Retired teacher runs for the NDP in Boundary-Similkameen
Boundary-Similkameen NDP candidate Sam Hancheroff
Sam Hancheroff is the NDP candidate for Boundary-Similkameen.

Editor’s Note: This is the second in a series of profiles of the candidates for Boundary-Similkameen MLA.

Tots taught retired teacher Sam Hancheroff nearly everything he needs to know about politics.

“Kindergarten is so difficult because you are dealing with individuals all the time. It’s not like a class kind of scenario, so everyone is so different,” said Hancheroff, who is the New Democratic Party candidate for Boundary-Similkameen.

“Politics is the same. You have to knock on doors, you have to talk to individual people, and you have to look them in the eye and say, ‘Look, this is who I am. I’m a real person. Do you have a question?”

Hancheroff, 65, won his party’s nomination in April, when he defeated challengers Rhonda Bruce and Brian Taylor.

Marji Basso had been slated to represent the NDP in Boundary-Similkameen, but she stepped down in January for personal reasons. That’s when Hancheroff started thinking about throwing his hat in the ring.

“No one from the party phoned me; I don’t think they knew about me,” he said, adding his friends quietly encouraged the idea.

“I also didn’t want someone to run and be acclaimed, like the Liberals. I wanted a democratic process.”

After graduating from high school in Grand Forks in 1967, Hancheroff attended Selkirk College and the University of Victoria, then in 1971 took a job at Okanagan Falls Elementary School.

“As time went by, we had our own kids and life was fine, the area was great.
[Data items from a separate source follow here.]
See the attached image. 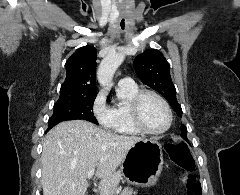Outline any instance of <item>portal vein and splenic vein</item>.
<instances>
[{"label": "portal vein and splenic vein", "mask_w": 240, "mask_h": 195, "mask_svg": "<svg viewBox=\"0 0 240 195\" xmlns=\"http://www.w3.org/2000/svg\"><path fill=\"white\" fill-rule=\"evenodd\" d=\"M93 173H94V169H91L89 175H93Z\"/></svg>", "instance_id": "1"}]
</instances>
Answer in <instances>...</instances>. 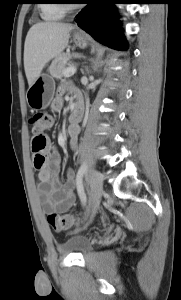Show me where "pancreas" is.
Returning <instances> with one entry per match:
<instances>
[{
  "label": "pancreas",
  "mask_w": 181,
  "mask_h": 300,
  "mask_svg": "<svg viewBox=\"0 0 181 300\" xmlns=\"http://www.w3.org/2000/svg\"><path fill=\"white\" fill-rule=\"evenodd\" d=\"M72 56L78 57L79 55L77 53H63L62 55L55 58L51 66L49 67L51 76L56 79H61L64 76L67 65H69L67 62Z\"/></svg>",
  "instance_id": "obj_1"
}]
</instances>
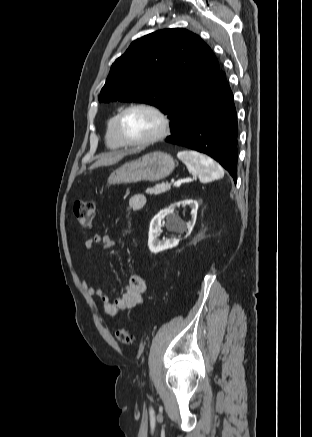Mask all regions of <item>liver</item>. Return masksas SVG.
<instances>
[{
    "instance_id": "liver-1",
    "label": "liver",
    "mask_w": 312,
    "mask_h": 437,
    "mask_svg": "<svg viewBox=\"0 0 312 437\" xmlns=\"http://www.w3.org/2000/svg\"><path fill=\"white\" fill-rule=\"evenodd\" d=\"M138 152V150H131V151H120V152H113L106 154L105 156H102L100 159H98L94 164L90 166V170L101 167V166H110L113 164H116L120 160H122L125 156L134 154Z\"/></svg>"
}]
</instances>
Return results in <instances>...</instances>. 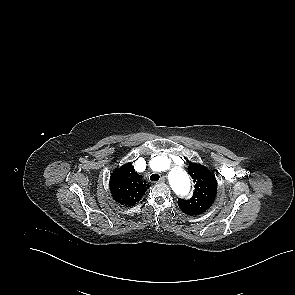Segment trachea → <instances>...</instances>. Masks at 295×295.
<instances>
[{
	"label": "trachea",
	"mask_w": 295,
	"mask_h": 295,
	"mask_svg": "<svg viewBox=\"0 0 295 295\" xmlns=\"http://www.w3.org/2000/svg\"><path fill=\"white\" fill-rule=\"evenodd\" d=\"M159 178H160V176H159L158 174H152V175L150 176V180H151V181H158Z\"/></svg>",
	"instance_id": "obj_1"
}]
</instances>
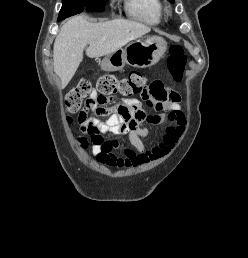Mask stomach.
<instances>
[{"label":"stomach","instance_id":"stomach-1","mask_svg":"<svg viewBox=\"0 0 248 258\" xmlns=\"http://www.w3.org/2000/svg\"><path fill=\"white\" fill-rule=\"evenodd\" d=\"M167 50L166 41L158 36L144 40L135 39L124 49L107 55L101 62L104 71H120L126 64L137 68L151 67L158 63Z\"/></svg>","mask_w":248,"mask_h":258}]
</instances>
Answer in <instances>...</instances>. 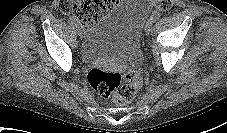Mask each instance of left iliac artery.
<instances>
[{
  "label": "left iliac artery",
  "mask_w": 227,
  "mask_h": 133,
  "mask_svg": "<svg viewBox=\"0 0 227 133\" xmlns=\"http://www.w3.org/2000/svg\"><path fill=\"white\" fill-rule=\"evenodd\" d=\"M159 17H160V13H159V12H154V13L152 14L150 20H151L152 22H156V21L159 19Z\"/></svg>",
  "instance_id": "left-iliac-artery-1"
}]
</instances>
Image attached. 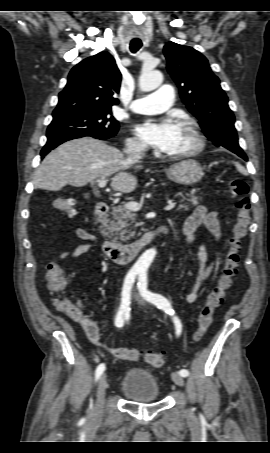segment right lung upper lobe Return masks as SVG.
Here are the masks:
<instances>
[{
	"label": "right lung upper lobe",
	"mask_w": 270,
	"mask_h": 453,
	"mask_svg": "<svg viewBox=\"0 0 270 453\" xmlns=\"http://www.w3.org/2000/svg\"><path fill=\"white\" fill-rule=\"evenodd\" d=\"M120 82L121 73L108 52L84 59L70 71L53 117L111 110L118 104L114 95L119 93Z\"/></svg>",
	"instance_id": "cb5924a9"
}]
</instances>
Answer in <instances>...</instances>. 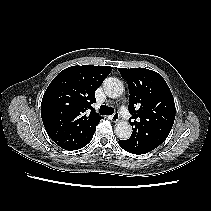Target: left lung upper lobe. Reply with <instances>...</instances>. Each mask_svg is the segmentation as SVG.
<instances>
[{"label":"left lung upper lobe","instance_id":"left-lung-upper-lobe-1","mask_svg":"<svg viewBox=\"0 0 211 211\" xmlns=\"http://www.w3.org/2000/svg\"><path fill=\"white\" fill-rule=\"evenodd\" d=\"M128 83L132 135L126 140L134 146L157 148L165 141L175 119L172 93L155 71L145 68H119Z\"/></svg>","mask_w":211,"mask_h":211}]
</instances>
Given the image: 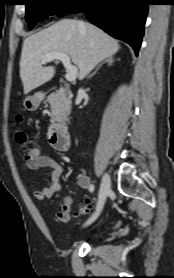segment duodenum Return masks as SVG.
I'll list each match as a JSON object with an SVG mask.
<instances>
[{"instance_id": "410a0bca", "label": "duodenum", "mask_w": 174, "mask_h": 278, "mask_svg": "<svg viewBox=\"0 0 174 278\" xmlns=\"http://www.w3.org/2000/svg\"><path fill=\"white\" fill-rule=\"evenodd\" d=\"M50 144L58 150H67L70 144L69 131L62 124L53 125L48 134Z\"/></svg>"}]
</instances>
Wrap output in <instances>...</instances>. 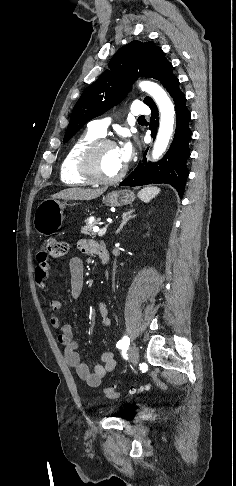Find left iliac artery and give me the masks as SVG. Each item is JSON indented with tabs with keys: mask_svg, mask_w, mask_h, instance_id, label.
Instances as JSON below:
<instances>
[{
	"mask_svg": "<svg viewBox=\"0 0 236 486\" xmlns=\"http://www.w3.org/2000/svg\"><path fill=\"white\" fill-rule=\"evenodd\" d=\"M130 344V338L128 336H124L120 341L117 342V348H125L128 347Z\"/></svg>",
	"mask_w": 236,
	"mask_h": 486,
	"instance_id": "44dca946",
	"label": "left iliac artery"
}]
</instances>
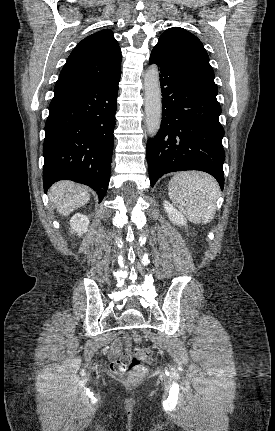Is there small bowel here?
Wrapping results in <instances>:
<instances>
[{
  "mask_svg": "<svg viewBox=\"0 0 275 431\" xmlns=\"http://www.w3.org/2000/svg\"><path fill=\"white\" fill-rule=\"evenodd\" d=\"M121 347H122V340L117 339L113 342L112 347L109 352V358L111 360V364L114 368L118 370H123L125 365L127 364L129 360V354L124 353L121 357Z\"/></svg>",
  "mask_w": 275,
  "mask_h": 431,
  "instance_id": "1",
  "label": "small bowel"
}]
</instances>
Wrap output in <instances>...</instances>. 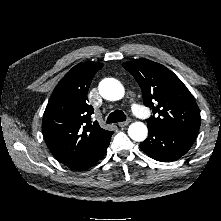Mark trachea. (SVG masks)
Instances as JSON below:
<instances>
[{
	"instance_id": "3493384b",
	"label": "trachea",
	"mask_w": 221,
	"mask_h": 221,
	"mask_svg": "<svg viewBox=\"0 0 221 221\" xmlns=\"http://www.w3.org/2000/svg\"><path fill=\"white\" fill-rule=\"evenodd\" d=\"M123 121H126V115L124 114V112L121 110H115L114 112L110 113L106 123H116Z\"/></svg>"
}]
</instances>
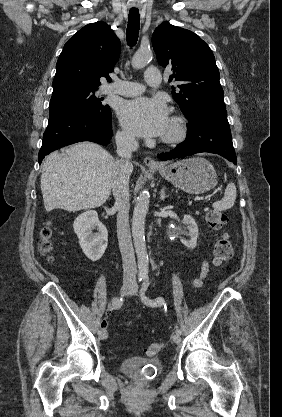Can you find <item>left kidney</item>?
I'll return each instance as SVG.
<instances>
[{
    "instance_id": "left-kidney-1",
    "label": "left kidney",
    "mask_w": 282,
    "mask_h": 417,
    "mask_svg": "<svg viewBox=\"0 0 282 417\" xmlns=\"http://www.w3.org/2000/svg\"><path fill=\"white\" fill-rule=\"evenodd\" d=\"M183 223L186 225L185 229L189 231L188 235H190V239L187 241V239L181 237L180 241L187 249H195L198 239V225L191 215H184Z\"/></svg>"
}]
</instances>
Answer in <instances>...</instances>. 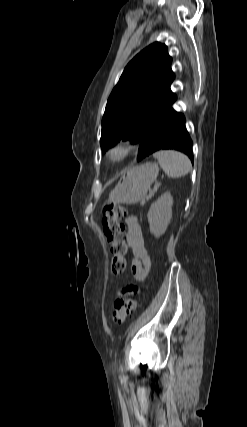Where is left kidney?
Here are the masks:
<instances>
[{
    "label": "left kidney",
    "mask_w": 247,
    "mask_h": 427,
    "mask_svg": "<svg viewBox=\"0 0 247 427\" xmlns=\"http://www.w3.org/2000/svg\"><path fill=\"white\" fill-rule=\"evenodd\" d=\"M173 197L170 192L162 194L151 204L147 214L151 234L156 238L162 236L172 218Z\"/></svg>",
    "instance_id": "obj_1"
}]
</instances>
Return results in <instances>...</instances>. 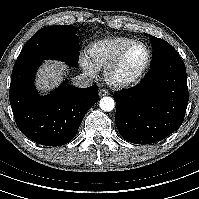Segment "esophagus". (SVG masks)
I'll return each mask as SVG.
<instances>
[{"mask_svg": "<svg viewBox=\"0 0 199 199\" xmlns=\"http://www.w3.org/2000/svg\"><path fill=\"white\" fill-rule=\"evenodd\" d=\"M108 94H109V92L106 89H100L99 90V96L100 97L106 96Z\"/></svg>", "mask_w": 199, "mask_h": 199, "instance_id": "esophagus-1", "label": "esophagus"}]
</instances>
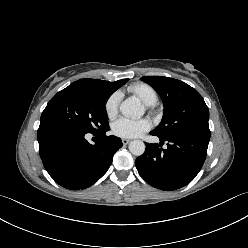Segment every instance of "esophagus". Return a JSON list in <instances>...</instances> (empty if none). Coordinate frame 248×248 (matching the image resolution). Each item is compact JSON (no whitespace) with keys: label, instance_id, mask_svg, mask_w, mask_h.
Segmentation results:
<instances>
[{"label":"esophagus","instance_id":"34e87169","mask_svg":"<svg viewBox=\"0 0 248 248\" xmlns=\"http://www.w3.org/2000/svg\"><path fill=\"white\" fill-rule=\"evenodd\" d=\"M130 141H131L130 139H126V138H123V139H122V143H123L124 145H127Z\"/></svg>","mask_w":248,"mask_h":248}]
</instances>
I loved teaching (and) did an awful lot of volunteering in Okanagan Falls.”

He spent his entire career at the school before retiring in 2004. Hancheroff, who has four children and five grandchildren, now lives with his wife, Barbara, on the family vineyard in Kaleden.

Following his retirement, Hancheroff was elected as a trustee on the board of the Okanagan Similkameen School District, from which he’s currently on a leave of absence, and also served on the board of the Okanagan Falls Irrigation District.

Hancheroff said he’s been an NDP supporter for a “long, long time,” although, “I’m not leaning to the left a lot. In my opinion, I’m in the centre.”

Key issues for him lie in the forestry sector, in which he wants to see the government create more jobs and stop raw log exports, and agriculture, an industry he thinks would be reborn with his party’s three-point plan to encourage the purchase, production and consumption of B.C. goods.

Regardless of where people come down on issues or politics, Hancheroff just hopes they’ll make they their voices heard come election day.

 

“Please vote, please vote, please vote. And if you vote for me, thank you, but please vote. We need to have a democracy.”